The Mount Pleasant Town Council was delighted to learn today that their plan to turn the town into a total clusterfuck is well ahead of schedule. Initial estimates put reaching clusterfuck status out a few more years, but the new monstrosity apartment complex across from Towne Centre caused the master plan to surge ahead.
Town Council Member William Hampson was proud of their efforts. “We made it our goal to make Mt. Pleasant the most frustrating place to live in the entire Charleston Metropolitan area by the year 2020,” he said. “But with our commitment to irresponsible building, sluggish infrastructure updates, and a complete disregard for resident concerns, we’re going to hit our goal by next year. Mt. Pleasant is going to be the gold standard for clusterfucks around the world.”
Department of Transportation spokesperson James Wellington believes they have a solution to solve the impending traffic crisis. “Traffic is gonna be so jacked up, traffic lights are going to be completely useless,” he said. “We’re looking at converting over to a total chaos system like they have in Bangkok, Thailand. No lanes at all, cars driving anywhere they can squeeze in, constant horns honking, and loose urban chickens running through the streets.
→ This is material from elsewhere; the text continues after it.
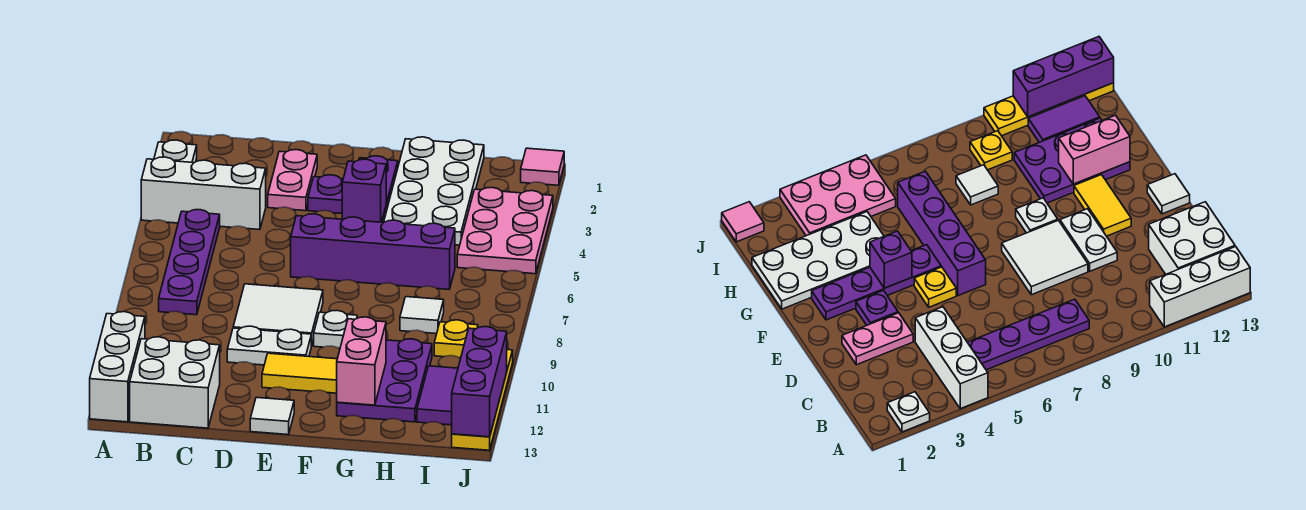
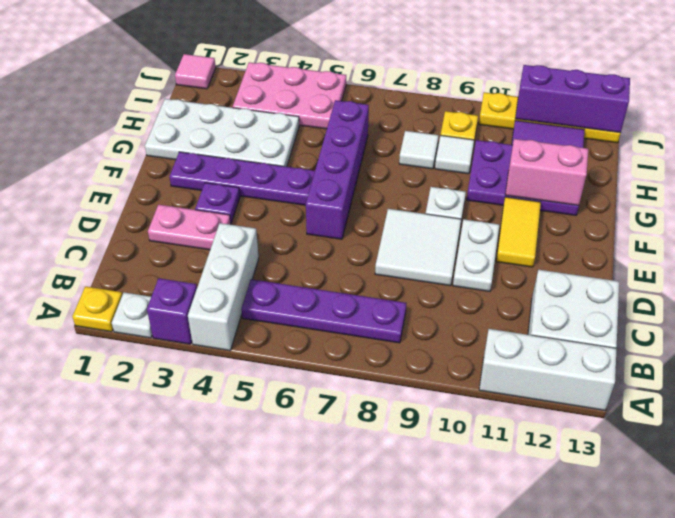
yellow plate E5 level 1 -> yellow plate A1 level 1
white tile E13 level 1 -> white tile H9 level 1
purple brick F4 level 2 -> purple brick A3 level 1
It’s the only feasible option left.”
Mt. Pleasant resident Leslie Flowers was shocked when she saw the apartments across from Towne Centre. “I was driving home from work today when I saw that massive apartment complex going up and I was like ‘What the fuck?'” she said. “How many new massive housing projects can one region take? This place is turning into a total shit-show. I’m going to move my ass to West Ashley, which is slightly less of a shit-show.”
The Town Council is expected to lower residents’ spirits even further when they announce the building of five new parking decks in already traffic congested areas. They’ll then okay more apartments to be built to fill the parking decks.